Galileo-Galilei / kedro-pandera

A kedro plugin to use pandera in your kedro projects
https://kedro-pandera.readthedocs.io/en/latest/
Apache License 2.0
34 stars 5 forks source link

Enable Offline Data Check with Jupyter #17

Open noklam opened 1 year ago

noklam commented 1 year ago

Description

Enable data checking in Jupyter Notebook.

Quotes from https://github.com/Galileo-Galilei/kedro-pandera/issues/12 I wonder if we could introduce a catalog.validate() method which runs tests declared in the catalog? This is why I've designed the snippet above in a somewhat generic validators structure We could even allow for a prototyping workflow with catalog.validate("dataset_name", SchemaClass)...

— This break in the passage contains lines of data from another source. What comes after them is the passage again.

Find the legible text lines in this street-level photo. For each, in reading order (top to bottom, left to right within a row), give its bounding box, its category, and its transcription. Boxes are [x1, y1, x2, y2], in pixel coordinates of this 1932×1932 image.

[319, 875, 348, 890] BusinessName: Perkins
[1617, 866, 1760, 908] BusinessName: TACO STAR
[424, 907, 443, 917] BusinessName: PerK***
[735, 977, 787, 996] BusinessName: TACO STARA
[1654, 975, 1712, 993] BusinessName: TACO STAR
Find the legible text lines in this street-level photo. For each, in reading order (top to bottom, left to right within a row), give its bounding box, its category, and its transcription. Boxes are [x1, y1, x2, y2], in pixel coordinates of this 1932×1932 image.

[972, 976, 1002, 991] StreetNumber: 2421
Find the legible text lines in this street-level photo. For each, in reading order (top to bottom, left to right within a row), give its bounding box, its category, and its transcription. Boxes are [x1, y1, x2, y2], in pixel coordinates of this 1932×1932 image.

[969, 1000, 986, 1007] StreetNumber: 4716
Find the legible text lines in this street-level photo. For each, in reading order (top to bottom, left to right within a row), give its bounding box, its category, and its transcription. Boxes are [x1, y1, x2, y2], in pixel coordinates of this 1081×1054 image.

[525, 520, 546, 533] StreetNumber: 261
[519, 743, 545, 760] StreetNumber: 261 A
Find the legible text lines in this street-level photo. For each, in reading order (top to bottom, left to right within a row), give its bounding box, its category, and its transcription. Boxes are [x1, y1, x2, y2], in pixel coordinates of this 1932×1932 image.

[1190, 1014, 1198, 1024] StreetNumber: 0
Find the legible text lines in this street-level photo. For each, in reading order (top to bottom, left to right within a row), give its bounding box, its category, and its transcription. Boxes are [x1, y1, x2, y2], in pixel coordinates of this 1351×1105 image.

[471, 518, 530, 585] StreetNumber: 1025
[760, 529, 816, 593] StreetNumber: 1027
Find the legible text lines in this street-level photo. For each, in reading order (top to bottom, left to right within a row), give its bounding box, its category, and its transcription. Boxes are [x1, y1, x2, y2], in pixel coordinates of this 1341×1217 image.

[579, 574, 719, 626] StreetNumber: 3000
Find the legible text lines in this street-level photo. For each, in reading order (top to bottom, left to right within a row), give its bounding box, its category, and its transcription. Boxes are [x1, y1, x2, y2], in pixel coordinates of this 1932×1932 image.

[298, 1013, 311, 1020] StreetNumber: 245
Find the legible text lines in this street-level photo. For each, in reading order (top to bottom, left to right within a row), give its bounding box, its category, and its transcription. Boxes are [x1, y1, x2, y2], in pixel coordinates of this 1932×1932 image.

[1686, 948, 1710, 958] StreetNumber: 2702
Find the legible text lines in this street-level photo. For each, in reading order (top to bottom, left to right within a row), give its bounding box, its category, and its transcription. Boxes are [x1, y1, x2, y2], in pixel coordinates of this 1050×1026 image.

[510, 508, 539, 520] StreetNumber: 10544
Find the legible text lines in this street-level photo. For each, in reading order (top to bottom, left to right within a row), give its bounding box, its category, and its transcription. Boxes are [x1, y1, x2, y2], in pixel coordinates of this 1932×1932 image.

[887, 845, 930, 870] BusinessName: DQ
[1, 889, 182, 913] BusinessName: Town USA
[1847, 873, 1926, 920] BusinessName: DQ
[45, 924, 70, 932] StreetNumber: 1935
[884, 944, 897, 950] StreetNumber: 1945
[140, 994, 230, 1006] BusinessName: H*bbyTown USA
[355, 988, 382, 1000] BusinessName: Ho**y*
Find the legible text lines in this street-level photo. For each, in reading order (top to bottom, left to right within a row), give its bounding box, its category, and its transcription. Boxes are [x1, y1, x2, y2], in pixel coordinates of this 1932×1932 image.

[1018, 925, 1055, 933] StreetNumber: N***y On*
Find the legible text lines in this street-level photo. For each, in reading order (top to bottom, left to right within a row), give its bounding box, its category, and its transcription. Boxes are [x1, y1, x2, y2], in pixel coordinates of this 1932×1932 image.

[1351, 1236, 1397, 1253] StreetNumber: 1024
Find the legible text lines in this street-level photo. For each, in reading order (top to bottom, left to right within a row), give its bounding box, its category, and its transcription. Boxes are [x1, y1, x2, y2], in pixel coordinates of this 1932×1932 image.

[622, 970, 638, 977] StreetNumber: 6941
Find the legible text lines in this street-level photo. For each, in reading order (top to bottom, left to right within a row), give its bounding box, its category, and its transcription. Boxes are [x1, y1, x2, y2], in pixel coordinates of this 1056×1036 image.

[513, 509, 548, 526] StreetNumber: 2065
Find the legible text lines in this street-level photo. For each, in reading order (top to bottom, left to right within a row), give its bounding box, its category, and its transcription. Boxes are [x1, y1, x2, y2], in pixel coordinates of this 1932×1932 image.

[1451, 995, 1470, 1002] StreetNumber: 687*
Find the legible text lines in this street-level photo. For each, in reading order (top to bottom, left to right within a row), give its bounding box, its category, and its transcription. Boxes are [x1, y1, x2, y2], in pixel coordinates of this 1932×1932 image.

interactive worklflow: I'd love to have something like this too. The design should be thought in details. Notice you can already do something like (ugly but still easy):

  data=catalog.load("dataset_name")
  catalog._data_sets["dataset_name"].metadata.pandera.schema.validate(data)

With the same logic, maybe a CLI command kedro pandera validate would be helpful too, I guess you sometimes just want to check a new dataset quickly.

Context

This enable offline data checking, and make data validation easier within a notebook. It shouldn't even requires a full Kedro Projecta, config file + DataCatalog + a pyproject.toml maybe enough to make it work.

In general, pandera support two modes: Class-based API and Object-based API. Do we have a preference for supporting which API first? maybe it's trivial to support both.

Possible Implementation

It is already possible to validate data against a given schema defined in catalog with the pandera metadata key.

In addition to schema.validate, pandera also support decorators for pipeline It requires inspecting function signature then parse which datasets are registered with data check. (Out of scope, it only matters when you have a pipeline, we should start with notebook first)

There are few options:

  1. monkeypatch a catalog.validate method
  2. Inherit the current DataCatalog class - requires change in settings.py to enable it.
  3. kedro_pandera.validate(catalog, schema)
  4. ??

Possible Alternatives

TBD